Da tutto questo a me pare di poter trarre una – quasi evidente – conclusione: nessun avvenimento storico può essere ascrivibile ad una sola causa, ma a una moltitudine di altre, talora meno talora più importanti, almeno al nostro, fallibile, giudizio. Il quadro che ci fa intravedere Tolstoj è quello di una rete fitta e irregolare, nella quale ogni nodo è legato a chissà quanti altri. Del resto, cercando altre fonti meno “romanzesche” ma più autenticamente storiche sull’argomento, mi sono imbattuto in una bella e intrigante monografia, che s’intitola Du sens de l’histoire, dello studioso Frédéric Press (L’Harmattan, Paris, 2014); ecco quanto si legge a pag. 92:
“Dans le même ordre d’idées, la causalité semble suivre sa logique propre. Les évènements sont liés par une chaine dont la permanence même tient lieu de vérité. Mais plus on remonte dans le temps et plus incertaine est la cause. Elle est toujours plus diffuse et l’historien en est réduit à rechercher les meilleures proximités. Par la force des choses, ou de leur logique interne, il n’est plus face à une mais à un ensemble de causes ».
Ora basta citazioni di supporto a un’affermazione non così peregrina: qualsiasi avvenimento, dai più minuscoli ai più clamorosi ha tante cause.
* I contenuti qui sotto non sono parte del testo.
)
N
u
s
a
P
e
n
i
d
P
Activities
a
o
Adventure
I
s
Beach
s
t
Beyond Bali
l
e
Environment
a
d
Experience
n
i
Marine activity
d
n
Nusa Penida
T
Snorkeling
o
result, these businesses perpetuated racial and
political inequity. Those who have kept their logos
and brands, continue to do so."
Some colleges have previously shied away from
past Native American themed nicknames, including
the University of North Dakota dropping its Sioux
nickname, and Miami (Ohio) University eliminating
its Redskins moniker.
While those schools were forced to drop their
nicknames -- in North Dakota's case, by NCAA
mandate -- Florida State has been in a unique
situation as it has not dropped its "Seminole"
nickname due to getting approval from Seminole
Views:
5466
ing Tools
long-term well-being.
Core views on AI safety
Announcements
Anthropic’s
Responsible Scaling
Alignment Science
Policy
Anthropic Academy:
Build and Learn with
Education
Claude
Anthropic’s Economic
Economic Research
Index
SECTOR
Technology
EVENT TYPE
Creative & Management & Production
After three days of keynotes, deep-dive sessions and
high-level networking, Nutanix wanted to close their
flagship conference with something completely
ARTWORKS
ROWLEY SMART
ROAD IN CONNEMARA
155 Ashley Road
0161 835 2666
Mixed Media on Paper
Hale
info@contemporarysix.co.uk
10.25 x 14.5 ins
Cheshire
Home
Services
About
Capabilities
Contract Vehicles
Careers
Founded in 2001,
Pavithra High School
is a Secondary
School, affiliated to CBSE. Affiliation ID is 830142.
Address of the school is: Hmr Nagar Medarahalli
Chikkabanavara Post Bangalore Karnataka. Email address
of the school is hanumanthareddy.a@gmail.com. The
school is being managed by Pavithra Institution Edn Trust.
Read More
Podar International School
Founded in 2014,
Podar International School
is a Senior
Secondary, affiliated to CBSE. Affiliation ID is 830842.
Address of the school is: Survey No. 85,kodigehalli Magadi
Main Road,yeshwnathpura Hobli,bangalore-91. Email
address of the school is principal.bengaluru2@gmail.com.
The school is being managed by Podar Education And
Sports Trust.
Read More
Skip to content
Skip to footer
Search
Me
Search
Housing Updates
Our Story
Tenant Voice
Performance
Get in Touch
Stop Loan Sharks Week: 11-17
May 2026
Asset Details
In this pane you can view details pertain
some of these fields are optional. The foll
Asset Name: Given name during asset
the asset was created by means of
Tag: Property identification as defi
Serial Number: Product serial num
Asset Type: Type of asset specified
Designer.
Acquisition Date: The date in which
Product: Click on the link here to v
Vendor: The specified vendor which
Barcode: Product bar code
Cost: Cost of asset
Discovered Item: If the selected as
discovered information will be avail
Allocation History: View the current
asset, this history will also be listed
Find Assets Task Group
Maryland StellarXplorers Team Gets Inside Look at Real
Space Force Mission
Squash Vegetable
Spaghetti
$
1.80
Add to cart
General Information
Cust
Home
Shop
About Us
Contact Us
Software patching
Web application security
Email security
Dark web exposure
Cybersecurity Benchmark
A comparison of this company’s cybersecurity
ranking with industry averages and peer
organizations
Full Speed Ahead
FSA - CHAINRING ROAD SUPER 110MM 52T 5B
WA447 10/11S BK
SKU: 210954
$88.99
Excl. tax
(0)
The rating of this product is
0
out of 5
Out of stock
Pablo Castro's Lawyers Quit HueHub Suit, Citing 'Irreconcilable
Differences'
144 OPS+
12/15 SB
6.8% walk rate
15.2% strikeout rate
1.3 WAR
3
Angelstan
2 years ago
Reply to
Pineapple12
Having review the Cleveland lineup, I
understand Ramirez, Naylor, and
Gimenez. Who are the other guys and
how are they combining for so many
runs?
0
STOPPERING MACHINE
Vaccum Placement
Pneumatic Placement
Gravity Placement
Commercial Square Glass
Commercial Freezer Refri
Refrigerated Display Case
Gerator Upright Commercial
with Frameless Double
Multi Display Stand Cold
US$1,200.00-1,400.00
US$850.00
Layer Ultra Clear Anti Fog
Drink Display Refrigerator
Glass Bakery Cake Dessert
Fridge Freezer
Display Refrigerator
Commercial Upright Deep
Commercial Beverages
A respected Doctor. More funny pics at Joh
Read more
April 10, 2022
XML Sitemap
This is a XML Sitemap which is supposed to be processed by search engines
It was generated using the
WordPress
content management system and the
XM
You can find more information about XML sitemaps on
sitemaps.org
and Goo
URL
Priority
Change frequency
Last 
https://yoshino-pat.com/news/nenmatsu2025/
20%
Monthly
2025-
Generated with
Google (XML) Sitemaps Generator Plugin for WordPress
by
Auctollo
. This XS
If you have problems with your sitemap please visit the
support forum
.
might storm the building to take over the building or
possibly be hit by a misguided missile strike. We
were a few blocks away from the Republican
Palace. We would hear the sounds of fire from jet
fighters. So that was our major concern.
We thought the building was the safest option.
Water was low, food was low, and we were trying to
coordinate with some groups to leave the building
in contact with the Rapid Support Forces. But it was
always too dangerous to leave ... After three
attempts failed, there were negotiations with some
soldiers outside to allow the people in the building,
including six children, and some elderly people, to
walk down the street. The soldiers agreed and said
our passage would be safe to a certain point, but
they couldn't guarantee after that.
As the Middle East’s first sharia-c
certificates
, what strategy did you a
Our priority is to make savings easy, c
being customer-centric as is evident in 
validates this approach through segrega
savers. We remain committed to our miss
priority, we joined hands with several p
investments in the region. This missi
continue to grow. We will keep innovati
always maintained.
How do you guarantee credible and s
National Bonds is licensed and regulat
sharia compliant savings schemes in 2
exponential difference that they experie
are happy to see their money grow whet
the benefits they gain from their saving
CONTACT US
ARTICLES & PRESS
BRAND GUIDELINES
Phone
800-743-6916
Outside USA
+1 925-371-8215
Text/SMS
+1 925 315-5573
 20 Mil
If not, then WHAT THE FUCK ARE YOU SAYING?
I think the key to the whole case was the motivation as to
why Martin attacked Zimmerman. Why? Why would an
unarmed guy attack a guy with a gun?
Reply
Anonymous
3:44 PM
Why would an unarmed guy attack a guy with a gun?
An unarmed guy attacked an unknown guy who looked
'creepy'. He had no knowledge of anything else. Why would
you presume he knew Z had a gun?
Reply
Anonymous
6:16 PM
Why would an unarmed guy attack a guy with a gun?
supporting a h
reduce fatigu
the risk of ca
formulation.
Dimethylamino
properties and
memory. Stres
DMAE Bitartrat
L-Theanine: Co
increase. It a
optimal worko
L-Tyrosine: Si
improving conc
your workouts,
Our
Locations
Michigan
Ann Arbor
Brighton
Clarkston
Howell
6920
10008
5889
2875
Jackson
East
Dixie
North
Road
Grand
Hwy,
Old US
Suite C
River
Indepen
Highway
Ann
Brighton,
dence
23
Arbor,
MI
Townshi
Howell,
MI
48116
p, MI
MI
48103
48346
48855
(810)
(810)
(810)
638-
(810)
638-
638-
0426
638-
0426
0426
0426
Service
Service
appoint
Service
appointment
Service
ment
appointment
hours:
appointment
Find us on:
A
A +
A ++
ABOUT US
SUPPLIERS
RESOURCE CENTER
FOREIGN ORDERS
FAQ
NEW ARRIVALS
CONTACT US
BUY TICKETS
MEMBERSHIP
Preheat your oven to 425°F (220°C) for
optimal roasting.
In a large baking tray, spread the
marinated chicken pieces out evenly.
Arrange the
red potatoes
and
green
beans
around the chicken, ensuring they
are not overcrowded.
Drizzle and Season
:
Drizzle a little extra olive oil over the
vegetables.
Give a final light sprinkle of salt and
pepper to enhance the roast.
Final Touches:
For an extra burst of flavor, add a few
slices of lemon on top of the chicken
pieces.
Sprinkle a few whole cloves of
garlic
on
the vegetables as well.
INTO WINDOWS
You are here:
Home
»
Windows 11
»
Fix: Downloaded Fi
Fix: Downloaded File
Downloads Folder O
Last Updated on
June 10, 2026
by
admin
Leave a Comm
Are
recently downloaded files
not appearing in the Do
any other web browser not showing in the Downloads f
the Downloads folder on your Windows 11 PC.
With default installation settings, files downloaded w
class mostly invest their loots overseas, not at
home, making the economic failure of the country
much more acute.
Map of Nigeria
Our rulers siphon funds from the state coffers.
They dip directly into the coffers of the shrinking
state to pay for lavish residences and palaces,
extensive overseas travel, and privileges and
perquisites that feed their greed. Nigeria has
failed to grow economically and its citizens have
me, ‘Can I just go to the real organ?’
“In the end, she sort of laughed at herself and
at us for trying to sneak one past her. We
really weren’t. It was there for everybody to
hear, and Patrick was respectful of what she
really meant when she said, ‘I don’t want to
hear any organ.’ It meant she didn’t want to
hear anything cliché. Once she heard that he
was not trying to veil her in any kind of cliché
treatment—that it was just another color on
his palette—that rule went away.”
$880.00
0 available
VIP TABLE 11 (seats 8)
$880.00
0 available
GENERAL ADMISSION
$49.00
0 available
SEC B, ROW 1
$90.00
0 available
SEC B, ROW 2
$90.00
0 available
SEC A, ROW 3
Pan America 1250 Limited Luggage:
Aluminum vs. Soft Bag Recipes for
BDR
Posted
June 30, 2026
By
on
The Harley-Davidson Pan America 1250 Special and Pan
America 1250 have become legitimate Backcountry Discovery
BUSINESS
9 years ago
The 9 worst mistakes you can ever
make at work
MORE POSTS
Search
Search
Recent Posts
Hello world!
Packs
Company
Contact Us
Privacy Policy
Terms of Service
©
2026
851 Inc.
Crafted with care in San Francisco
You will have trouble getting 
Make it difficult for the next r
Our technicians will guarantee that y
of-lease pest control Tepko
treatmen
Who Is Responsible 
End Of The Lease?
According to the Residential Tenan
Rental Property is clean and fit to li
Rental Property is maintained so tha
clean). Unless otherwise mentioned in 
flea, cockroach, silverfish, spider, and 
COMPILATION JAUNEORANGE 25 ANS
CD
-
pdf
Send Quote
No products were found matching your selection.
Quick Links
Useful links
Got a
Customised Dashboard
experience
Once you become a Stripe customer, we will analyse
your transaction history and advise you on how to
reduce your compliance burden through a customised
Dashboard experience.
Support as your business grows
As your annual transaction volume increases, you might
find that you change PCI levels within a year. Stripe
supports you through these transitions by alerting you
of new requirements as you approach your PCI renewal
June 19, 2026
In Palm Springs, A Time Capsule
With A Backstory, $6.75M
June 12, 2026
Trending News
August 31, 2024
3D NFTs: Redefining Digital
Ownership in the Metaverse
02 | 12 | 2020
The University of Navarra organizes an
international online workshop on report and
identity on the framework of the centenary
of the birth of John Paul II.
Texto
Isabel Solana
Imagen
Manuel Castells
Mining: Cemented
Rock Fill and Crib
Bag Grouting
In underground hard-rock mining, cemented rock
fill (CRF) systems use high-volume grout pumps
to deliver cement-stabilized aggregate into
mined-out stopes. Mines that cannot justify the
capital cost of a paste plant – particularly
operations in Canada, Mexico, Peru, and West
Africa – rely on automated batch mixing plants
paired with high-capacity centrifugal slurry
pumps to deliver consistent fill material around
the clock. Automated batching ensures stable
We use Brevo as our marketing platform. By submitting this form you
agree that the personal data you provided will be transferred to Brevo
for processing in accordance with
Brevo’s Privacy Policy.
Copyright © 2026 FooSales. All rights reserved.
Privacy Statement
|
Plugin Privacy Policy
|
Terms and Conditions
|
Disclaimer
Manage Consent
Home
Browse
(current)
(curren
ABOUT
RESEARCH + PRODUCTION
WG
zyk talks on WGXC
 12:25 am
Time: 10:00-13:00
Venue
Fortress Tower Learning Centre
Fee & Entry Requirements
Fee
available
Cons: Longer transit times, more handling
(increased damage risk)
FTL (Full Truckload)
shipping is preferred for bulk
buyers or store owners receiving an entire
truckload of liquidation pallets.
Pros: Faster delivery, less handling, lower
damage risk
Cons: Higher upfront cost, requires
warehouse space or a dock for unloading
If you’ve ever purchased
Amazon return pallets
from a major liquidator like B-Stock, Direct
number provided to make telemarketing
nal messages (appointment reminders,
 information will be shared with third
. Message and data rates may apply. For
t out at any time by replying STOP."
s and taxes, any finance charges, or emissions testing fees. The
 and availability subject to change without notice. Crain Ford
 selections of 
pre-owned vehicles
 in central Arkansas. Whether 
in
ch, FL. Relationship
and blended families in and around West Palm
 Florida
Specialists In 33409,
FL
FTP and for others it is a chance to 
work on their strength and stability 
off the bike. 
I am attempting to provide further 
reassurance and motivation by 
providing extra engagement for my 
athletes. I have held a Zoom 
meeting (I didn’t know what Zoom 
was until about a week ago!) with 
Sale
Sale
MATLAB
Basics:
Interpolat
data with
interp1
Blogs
Dal che si desume altrettanto ovviamente che, salvo nei casi più minuti e banali, quando qualcuno prende la decisione di fare una cosa, e la fa, solo vagamente e comunque con scarsa sicurezza può prevederne i risultati. Certo quando il 18 giugno del 1914 Gavrilo Prinzip uccise a Sarajevo, nella loro carrozza, l’arciduca Francesco Ferdinando, erede al trono d’Absburgo, e la sua consorte Sofia, duchessa di Hohenberg, non prevedeva, né probabilmente intendeva dare inizio alla prima guerra mondiale, e viceversa non possiamo sostenere che la prima guerra mondiale sia stata provocata (soltanto) dal gesto di Prinzip.
Arrivato a questo punto ho cominciato a pensare agli attuali governanti del mondo, ammesso che sappiamo esattamente chi siano (non certo soltanto la schiera dei Biden, Putin, Ji, Netanyahu, Starmer, Scholz, Macron ecc.), che mediamente detesto, ma in qualche modo anche compiango: chissà se e quanto sono consapevoli che le loro scelte, che pure sono costretti a fare, quasi giorno per giorno, avranno un effetto non necessariamente coincidente con quello che essi sperano e auspicano, cioè quello che si erano ripromessi di provocare facendo quelle scelte.
Dalla cosiddetta globalizzazione in poi, questo problema è diventato sempre più grave: i fattori, gli stati, in gioco sono sempre di più, ci sono i rapporti commerciali da tener d’occhio, non solo i rapporti di forza, ci sono ogni momento imprevisti, fatti non prevedibili e non previsti, che vengono a mutare la scena e quindi a mutare le strategie immaginate. Certo, tutti i decisori avranno appositi comitati, gruppi di aiuto di informatori affidabili, ma il problema globale è ormai troppo complesso e la previsione del futuro diventa sempre più fallibile quanto più questo futuro è lontano: per il domani posso forse ancora dire qualcosa, per dopodomani un po’ meno, tra un mese è già un disastro.
Aggiungo, ciliegina sulla torta, che le cose davvero importanti per le sorti del mondo, noi gente comune con ogni probabilità non le sappiamo; staranno forse, forse, scritte sui libri di storia di qualche secolo a venire.